As the spliced-in strand splicee grows in size the code above will take longer to execute even with the same original strand of DNA and the same restriction enzyme. Creating the recombinant strand using the code above is an O(N) operation where N is the size of the resulting, recombinant strand (you have to justify this in your README). In making the O(N) claim we're ignoring the time to find all the breaks, which is O(T) for a span with T characters/nucleotides.

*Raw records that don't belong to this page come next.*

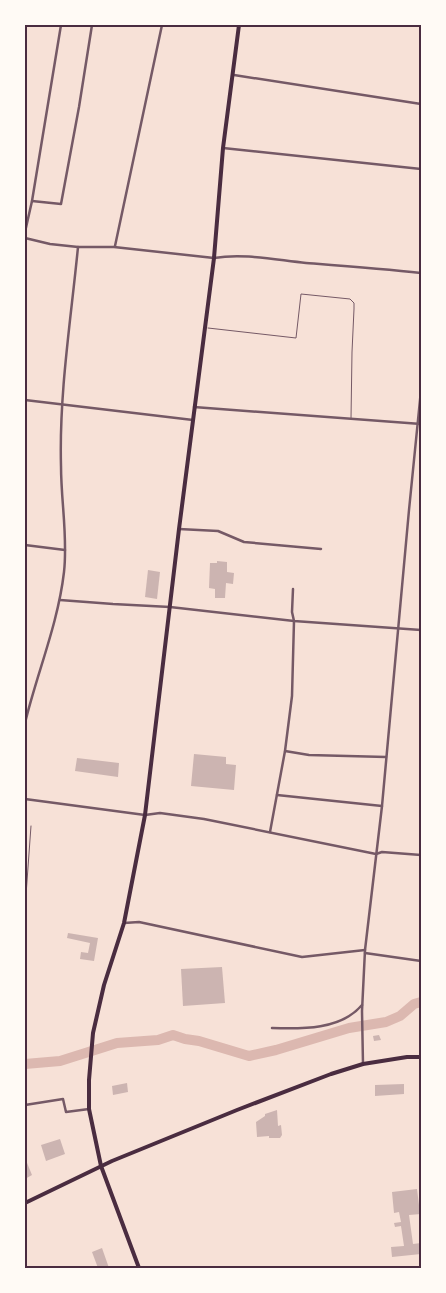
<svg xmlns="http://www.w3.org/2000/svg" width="446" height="1293" viewBox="0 0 446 1293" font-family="Overpass,sans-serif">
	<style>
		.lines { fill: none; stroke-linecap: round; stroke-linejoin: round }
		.river { stroke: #dcb8b0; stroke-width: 10 }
		.building { fill: #ccb4b1 }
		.service { stroke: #755966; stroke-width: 1 }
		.minor { stroke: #755966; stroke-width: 2.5 }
		.secondary { stroke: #4a2c40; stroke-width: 4 }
		.neatline { fill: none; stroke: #4a2c40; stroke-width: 2 }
	</style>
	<rect width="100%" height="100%" fill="#f7e1d7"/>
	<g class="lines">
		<path class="river" d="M25 1064 60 1061 117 1043 158 1040 173 1035 185 1039 199 1041 249 1056 276 1050 349 1028 386 1022 400 1016 414 1004 421 1002"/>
	</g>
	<g class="building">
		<path d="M217 561 227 562V572L234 573 233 584 226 583 225 598H215V589L209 588 210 563H217Z"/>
		<path d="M148 570 160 572 157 599 145 597Z"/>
		<path d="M194 754 226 757V764L236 765 234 790 191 786Z"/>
		<path d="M77 758 119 763 118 777 75 771Z"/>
		<path d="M68 933 98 938 94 961 80 959 81 952 88 953 90 943 67 938Z"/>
		<path d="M222 967 225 1003 183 1006 181 969Z"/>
		<path d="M379 1035 381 1040 374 1041 373 1036Z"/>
		<path d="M127 1083 128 1092 113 1095 112 1086Z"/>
		<path d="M404 1084V1094L375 1096V1085Z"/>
		<path d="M277 1110 278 1126 281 1125 282 1135 280 1138H269V1136L257 1137 256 1122 265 1116V1114Z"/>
		<path d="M60 1139 65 1154 46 1161 41 1145Z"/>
		<path d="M25 1158 32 1175 25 1179Z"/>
		<path d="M417 1189 419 1205H421V1214L409 1215 413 1244 421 1243V1254L392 1257 391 1247 404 1246 401 1226 395 1227 394 1223 401 1222 399 1212 394 1213 392 1192Z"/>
		<path d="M102 1248 109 1268H98L92 1252Z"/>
	</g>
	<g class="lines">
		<g class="service">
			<path d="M208 328 296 338 301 294 350 299 354 303V309L352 352 351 419"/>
			<path d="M25 895H26L31 826"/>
		</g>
		<g class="minor">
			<path d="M234 75 421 104"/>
			<path d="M223 148 421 169"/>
			<path d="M32 201 61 204 79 107 92 25"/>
			<path d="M25 232 32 201 61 25"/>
			<path d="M25 238 50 244 78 247H114L214 258C244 253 276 260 306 263 344 266 383 269 421 273"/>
			<path d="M115 246 162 25"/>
			<path d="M25 400 193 420"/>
			<path d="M194 407 421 424"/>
			<path d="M179 529 218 531 244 542 321 549"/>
			<path d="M25 545 65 550"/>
			<path d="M60 600 113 604 170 607 294 621 421 630"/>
			<path d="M25 723C37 673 58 624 64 572 68 537 61 502 61 466 59 393 71 319 78 247"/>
			<path d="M285 751 309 755 386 757"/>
			<path d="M277 795 382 806"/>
			<path d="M25 799 145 815 160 813 204 819 376 854 382 852 421 855"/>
			<path d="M270 832 285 751 292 696 294 621 292 612 293 589"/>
			<path d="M124 923 139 922 302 957 365 950"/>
			<path d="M365 953 421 961"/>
			<path d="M272 1028C302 1029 341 1030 362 1005"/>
			<path d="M363 1064 362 1011 365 950 382 806 409 510 421 390"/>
			<path d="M25 1105 63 1099 66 1112 89 1109"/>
		</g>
		<g class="secondary">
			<path d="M25 1203 112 1161 237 1110 331 1074 363 1064 407 1057H421"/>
			<path d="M139 1268 101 1166 89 1109V1080L93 1033 104 985 124 923 145 815 179 529 214 258 223 148 239 25"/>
		</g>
	</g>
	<rect width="446" height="1293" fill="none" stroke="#fffaf5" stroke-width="52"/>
	<rect x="26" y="26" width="394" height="1241" class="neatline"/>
</svg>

As part of this assignment you must develop an alternate implementation of DNA. Instead of using a simple String to represent the DNA/enzymes, you'll use a linked-list implementation that makes the complexity of the splicing independent of the size of the spliced-in strand. Each splice operation, simulated by the call to append above for SimpleStrand, should be O(1) rather than O(S) for a splicee strand with S characters/base-pairs. In your new implementation, the complexity of creating the recombinant strand will be O(B) where B is the number of breaks/splits created by the restriction enzyme. For a recombinant strand of size N where N >> B (>> means much bigger than) this is significantly more efficient both in time and (especially) memory. In making the O(B) claim we're ignoring the time to find all the breaks, which is O(T) for a span with T characters/nucleotides.

Implementation Specifics

You'll be developing/coding a class LinkStrand that implements a Java interface IDnaStrand. The class simulates cutting a strand of DNA by a restriction enzyme and appending/splicing-in a new strand. The code supplied with this project gives specifics as to the interfaces and the howto for this assignment also supplies more details.

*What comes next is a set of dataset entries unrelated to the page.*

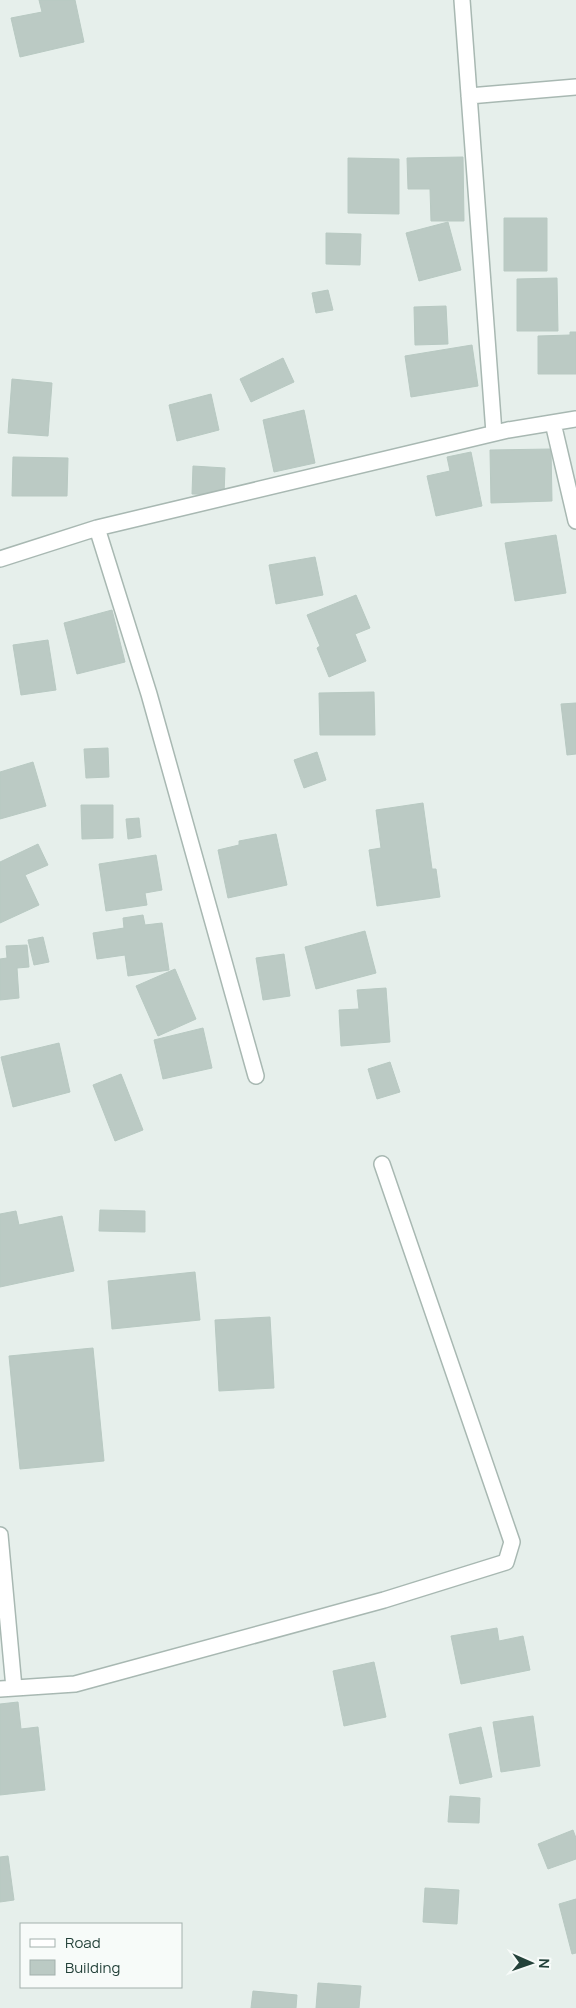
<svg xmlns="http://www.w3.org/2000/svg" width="576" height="2008" font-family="Manrope,sans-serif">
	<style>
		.building { fill: #bbcac4; stroke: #b8c9c2 }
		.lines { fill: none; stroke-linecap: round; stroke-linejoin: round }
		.minor-casing { stroke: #a8b8b2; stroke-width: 18 }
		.minor { stroke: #fff; stroke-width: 15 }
	</style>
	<rect width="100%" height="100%" fill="#e6efeb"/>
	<path class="building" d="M 39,0 L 75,0 L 84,42 L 20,57 L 11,18 L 42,12 Z
		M 463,157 L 464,221 L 431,221 L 430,189 L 408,189 L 407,158 Z
		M 348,158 L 399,159 L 399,214 L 348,213 Z
		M 504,218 L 547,218 L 547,271 L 504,271 Z
		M 448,222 L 461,270 L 419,281 L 406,233 Z
		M 326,233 L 361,234 L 360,265 L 326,264 Z
		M 557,278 L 558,331 L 517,331 L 517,279 Z
		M 328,290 L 333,310 L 316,313 L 312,293 Z
		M 446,306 L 448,344 L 415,345 L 414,307 Z
		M 570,332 L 576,332 L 576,374 L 538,374 L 538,336 L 570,335 Z
		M 472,345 L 478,386 L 411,397 L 405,356 Z
		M 283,358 L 294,382 L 251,402 L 240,379 Z
		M 12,379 L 52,383 L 48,436 L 8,433 Z
		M 211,394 L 219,430 L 177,441 L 169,405 Z
		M 304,410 L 315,463 L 274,472 L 263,420 Z
		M 551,449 L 552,501 L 491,503 L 490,450 Z
		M 471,452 L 482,506 L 436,516 L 427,476 L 450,471 L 447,457 Z
		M 13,457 L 68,458 L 67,496 L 12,496 Z
		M 193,466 L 225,468 L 224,495 L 192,494 Z
		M 556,535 L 566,593 L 515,601 L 505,543 Z
		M 315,557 L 323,595 L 276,604 L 269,565 Z
		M 356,595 L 370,628 L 355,634 L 366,661 L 329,677 L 317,648 L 320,646 L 307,615 Z
		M 112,610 L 125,662 L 77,674 L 64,623 Z
		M 48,640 L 56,690 L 21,695 L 13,645 Z
		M 374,692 L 375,735 L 320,735 L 319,693 Z
		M 576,703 L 576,754 L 567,755 L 561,704 Z
		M 108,748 L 109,777 L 86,778 L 84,749 Z
		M 317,752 L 326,780 L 304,788 L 294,760 Z
		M 33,762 L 46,806 L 0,819 L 0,772 Z
		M 423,803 L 432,869 L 436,869 L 440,897 L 377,906 L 369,850 L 381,848 L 376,810 Z
		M 81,805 L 113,805 L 113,838 L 82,839 Z
		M 139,818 L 141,837 L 128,839 L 126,819 Z
		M 276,834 L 287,885 L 228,898 L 218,850 L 239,845 L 239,841 Z
		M 38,844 L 48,865 L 25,875 L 39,905 L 0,923 L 0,862 Z
		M 156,855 L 162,890 L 145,893 L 147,905 L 106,911 L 99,864 Z
		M 143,915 L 145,925 L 162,923 L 169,970 L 128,976 L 125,955 L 97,959 L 93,933 L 124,928 L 123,918 Z
		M 365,931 L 376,973 L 316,989 L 305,947 Z
		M 43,937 L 49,962 L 34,965 L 28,940 Z
		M 27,945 L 29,967 L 17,968 L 19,998 L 0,1000 L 0,959 L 7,958 L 6,946 Z
		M 284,954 L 290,996 L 263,1000 L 256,958 Z
		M 175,969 L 196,1019 L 158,1036 L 136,986 Z
		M 386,988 L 390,1042 L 341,1046 L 339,1010 L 359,1009 L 357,990 Z
		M 203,1028 L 212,1068 L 163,1079 L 154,1040 Z
		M 59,1043 L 70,1092 L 13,1107 L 1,1057 Z
		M 390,1062 L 400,1092 L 377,1099 L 368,1069 Z
		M 121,1074 L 143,1130 L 115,1141 L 93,1085 Z
		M 100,1210 L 145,1211 L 145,1232 L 99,1231 Z
		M 16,1211 L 19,1225 L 62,1216 L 74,1271 L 0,1287 L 0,1214 Z
		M 195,1272 L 200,1320 L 112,1329 L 108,1281 Z
		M 270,1317 L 274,1388 L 219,1391 L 215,1320 Z
		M 93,1348 L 104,1461 L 20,1469 L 9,1356 Z
		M 497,1628 L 499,1641 L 523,1636 L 530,1670 L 461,1684 L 451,1636 Z
		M 374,1662 L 386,1717 L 344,1726 L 333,1671 Z
		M 18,1702 L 21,1729 L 38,1727 L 45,1790 L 0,1795 L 0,1704 Z
		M 533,1716 L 540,1766 L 501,1772 L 493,1722 Z
		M 481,1727 L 492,1777 L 460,1784 L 449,1734 Z
		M 450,1796 L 480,1798 L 479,1823 L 448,1822 Z
		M 573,1830 L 576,1838 L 576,1859 L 548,1869 L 538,1844 Z
		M 8,1856 L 14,1900 L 0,1902 L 0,1857 Z
		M 425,1888 L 459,1890 L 457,1924 L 423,1922 Z
		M 576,1899 L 576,1953 L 572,1954 L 559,1904 Z
		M 318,1983 L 361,1986 L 359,2008 L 316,2008 Z
		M 253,1991 L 297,1995 L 296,2008 L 251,2008 Z"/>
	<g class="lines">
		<defs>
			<path id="minor" d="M 462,0 L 494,433
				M 469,96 L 576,87
				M 553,423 L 576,521
				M 97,528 L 149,694 L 256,1076
				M 0,559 L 97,528 L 508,430 L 576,419
				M 0,1535 L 14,1688
				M 0,1689 L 75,1684 L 384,1600 L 506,1562 L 512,1542 L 382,1164"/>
		</defs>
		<use href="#minor" class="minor-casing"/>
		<use href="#minor" class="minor"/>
	</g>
	<rect x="20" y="1923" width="162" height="65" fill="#f7fbf9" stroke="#a3b1ad"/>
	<rect x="30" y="1939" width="25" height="8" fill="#ffffff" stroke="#a3b1ad"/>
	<text x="65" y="1948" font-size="15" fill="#24423a">Road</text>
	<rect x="30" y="1960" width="25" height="15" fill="#bbcac4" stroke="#a3b1ad"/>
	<text x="65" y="1973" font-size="15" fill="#24423a">Building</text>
	<g transform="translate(531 1963) rotate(92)" stroke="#f7fbf9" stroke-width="4" paint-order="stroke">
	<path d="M0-4L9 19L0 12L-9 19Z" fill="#24423a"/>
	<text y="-8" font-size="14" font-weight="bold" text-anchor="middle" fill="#24423a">N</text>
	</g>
</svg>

You must use a linked-list to support the operations -- specifically the class LinkStrand should maintain pointers to a linked list used to represent a strand. You should keep and maintain a pointer to the first Node of the linked list and to the last node of the linked list. These pointers are maintained as class invariants -- the property of pointing to first/last nodes must hold after any method in the class executes (and thus before any method in the class executes). A Strand of DNA is initially representing by a linked list with one Node, the Node stores one string representing the entire strand of DNA. Thus initially the instance variables myFirst and myLast will point to the same node.

Every linked list representing DNA maintains pointers to the first and last nodes of the linked list. Initially, before any cuts/splices have been made, both myFirst and myLast point to the same node since there is only one node even if it contains thousands of characters representing DNA. The diagram below shows a list with at least two nodes in it. If any nodes are appended, the value of myLast must be updated to ensure that it correctly points to the last node of the new list.

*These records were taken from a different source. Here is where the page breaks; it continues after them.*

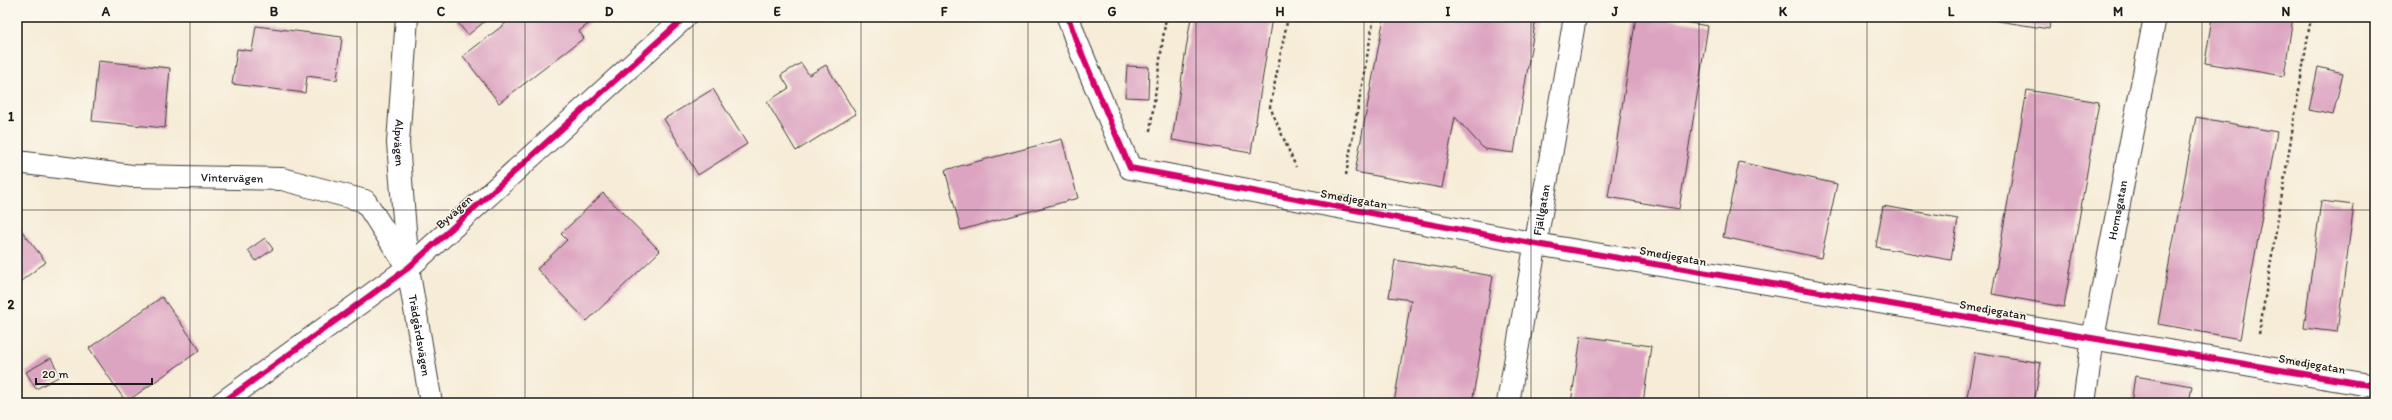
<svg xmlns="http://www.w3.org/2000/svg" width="2392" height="420" viewBox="0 0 2392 420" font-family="Itim,sans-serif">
  <rect width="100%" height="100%" fill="#fbf7ec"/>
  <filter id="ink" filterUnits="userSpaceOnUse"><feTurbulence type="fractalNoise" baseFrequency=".025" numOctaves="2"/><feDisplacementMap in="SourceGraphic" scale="8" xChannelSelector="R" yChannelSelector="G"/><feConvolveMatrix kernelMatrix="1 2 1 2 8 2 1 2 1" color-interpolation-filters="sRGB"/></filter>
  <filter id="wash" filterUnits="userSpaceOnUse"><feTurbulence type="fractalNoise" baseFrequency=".012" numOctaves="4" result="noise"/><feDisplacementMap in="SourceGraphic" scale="16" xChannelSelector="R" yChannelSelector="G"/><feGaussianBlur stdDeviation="0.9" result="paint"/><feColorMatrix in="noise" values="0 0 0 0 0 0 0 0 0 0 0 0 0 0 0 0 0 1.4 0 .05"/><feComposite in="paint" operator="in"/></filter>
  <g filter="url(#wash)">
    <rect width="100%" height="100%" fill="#f6ecd7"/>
    <g id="blocks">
      <!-- building -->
      <path fill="#dda4c1" d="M462,17H490L468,35L457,22Z
        M514,17H598L579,31L584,38L499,103L463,56Z
        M1191,17H1272L1251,153L1172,140Z
        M1384,17H1536L1514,153L1484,149L1455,117L1442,188L1355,172Z
        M1636,17H1654L1708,26L1679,209L1608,197Z
        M1973,17H2051L2049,29Z
        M2212,17H2293L2284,76L2205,63Z
        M2355,17H2366L2365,20Z
        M256,26L342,37L337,80L307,76L305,93L232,84L237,49L252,51Z
        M98,61L170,68L165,128L92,121Z
        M801,63L809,75L826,65L856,114L796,151L767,102L789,88L781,75Z
        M1127,66L1149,67L1148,98L1125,97Z
        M2318,67L2343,73L2333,115L2309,110Z
        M713,89L747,144L698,175L664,119Z
        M2027,90L2099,102L2064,307L1992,294Z
        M2196,117L2277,132L2240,339L2158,324Z
        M1062,139L1078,198L961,230L945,170Z
        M1739,162L1837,184L1821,258L1723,237Z
        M603,193L660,251L587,321L537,269L567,240L561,234Z
        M2321,201L2354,205L2337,332L2304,328Z
        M1883,206L1958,219L1951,260L1876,247Z
        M17,225L46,262L17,284Z
        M265,238L273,249L256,261L248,250Z
        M1395,260L1493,276L1472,403H1394L1411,300L1389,297Z
        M162,297L200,350L126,402L89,348Z
        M1581,336L1651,346L1643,403H1571Z
        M1975,352L2041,363L2034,403H1966Z
        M51,358L60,376L36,389L26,372Z
        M2135,376L2192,386L2189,403H2131Z
        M2342,399L2354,402V403H2341Z"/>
    </g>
  </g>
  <g filter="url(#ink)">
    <use href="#blocks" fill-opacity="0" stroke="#3d3b38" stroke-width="1"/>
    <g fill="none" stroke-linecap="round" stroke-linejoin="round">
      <defs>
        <g id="minor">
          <path id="s1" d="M407,17L398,143L408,268L431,403"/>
          <path d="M1068,17L1076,40L1130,168L1536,244L2375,386"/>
          <path id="s2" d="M17,162L132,176L282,179L365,201L408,268"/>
          <path d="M222,403L408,268L685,17"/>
          <path id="s3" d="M1508,403L1575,17"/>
          <path id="s4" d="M2084,403L2093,338L2155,17"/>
        </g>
      </defs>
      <!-- minor casing -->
      <use href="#minor" stroke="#3d3b38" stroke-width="24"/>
      <!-- path -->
      <path stroke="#3d3b38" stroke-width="2.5" stroke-dasharray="3 3" stroke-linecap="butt" d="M1288,17L1270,107L1296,167
        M1150,131L1166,17
        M1346,175L1374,17
        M2259,334L2311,17"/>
      <!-- minor -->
      <use href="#minor" stroke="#fff" stroke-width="22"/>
      <defs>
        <path id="cycleway" d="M1068,17L1076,40L1130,168L1536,244L2375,386
          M222,403L408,268L685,17"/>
      </defs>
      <!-- cycleway casing -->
      <use href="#cycleway" stroke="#fbf7ec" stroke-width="8"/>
      <!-- cycleway -->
      <use href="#cycleway" stroke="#d6006c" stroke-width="6"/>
    </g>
  </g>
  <!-- grid -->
  <path fill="none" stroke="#1c1c1c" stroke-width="1" stroke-opacity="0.55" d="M190,17V403M357,17V403M525,17V403M693,17V403M861,17V403M1028,17V403M1196,17V403M1364,17V403M1531,17V403M1699,17V403M1867,17V403M2035,17V403M2202,17V403M17,210H2375"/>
  <g text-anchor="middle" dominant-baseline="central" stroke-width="3" stroke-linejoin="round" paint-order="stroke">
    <!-- street labels -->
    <g font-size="12" fill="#1c1c1c" stroke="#fbf7ec">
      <text stroke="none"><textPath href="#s1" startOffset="126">Alpvägen</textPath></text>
      <text stroke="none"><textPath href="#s2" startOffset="216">Vintervägen</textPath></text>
      <text transform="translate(1354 199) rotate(10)">Smedjegatan</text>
      <text stroke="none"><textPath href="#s3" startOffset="196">Fjällgatan</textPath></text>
      <text stroke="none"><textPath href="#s4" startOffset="196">Hornsgatan</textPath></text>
      <text transform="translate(454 212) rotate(-42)">Byvägen</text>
      <text transform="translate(1673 256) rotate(10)">Smedjegatan</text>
      <text transform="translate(1993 310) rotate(10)">Smedjegatan</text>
      <text stroke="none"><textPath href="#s1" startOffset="320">Trädgårdsvägen</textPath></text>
      <text transform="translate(2312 364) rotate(10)">Smedjegatan</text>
    </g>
  </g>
  <!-- margin -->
  <rect width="2392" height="420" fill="none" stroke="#fbf7ec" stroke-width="44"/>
  <!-- scale -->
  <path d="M36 378v6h116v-6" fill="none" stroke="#1c1c1c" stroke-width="2"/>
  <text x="42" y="378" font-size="12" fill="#1c1c1c" stroke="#fbf7ec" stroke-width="3" paint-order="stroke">20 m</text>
  <rect x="22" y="22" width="2348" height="376" fill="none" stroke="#1c1c1c" stroke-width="1.5"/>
  <g font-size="13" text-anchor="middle" font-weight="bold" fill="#1c1c1c">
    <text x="106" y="16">A</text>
    <text x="274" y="16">B</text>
    <text x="441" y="16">C</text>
    <text x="609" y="16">D</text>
    <text x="777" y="16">E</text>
    <text x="944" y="16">F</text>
    <text x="1112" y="16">G</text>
    <text x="1280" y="16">H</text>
    <text x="1448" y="16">I</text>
    <text x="1615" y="16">J</text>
    <text x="1783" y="16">K</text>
    <text x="1951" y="16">L</text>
    <text x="2118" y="16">M</text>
    <text x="2286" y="16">N</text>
    <text x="11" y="121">1</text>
    <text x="11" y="309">2</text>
  </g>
</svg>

The diagram below shows the results of cutting an original strand of DNA at three points and then splicing-in the strand "GTGATAATTC" at each of the locations at which the original strand was cut. Since splicing into a linked list is a constant-time, O(1) operation this implementation should be more efficient in time and space when compared to the String implementation.


Linked List Details

Grading

Think of this assignment as being worth 40 points.
DNA Simulation Grading Standards
description points
Benchmark code and explanation for O(N) 10 points
LinkStrand that works as described: both correctly and efficiently. 20 points
Benchmark code and explanation for O(B) in creating recombinant strands. 10 points

Submit your project using the assignment name linked-dna.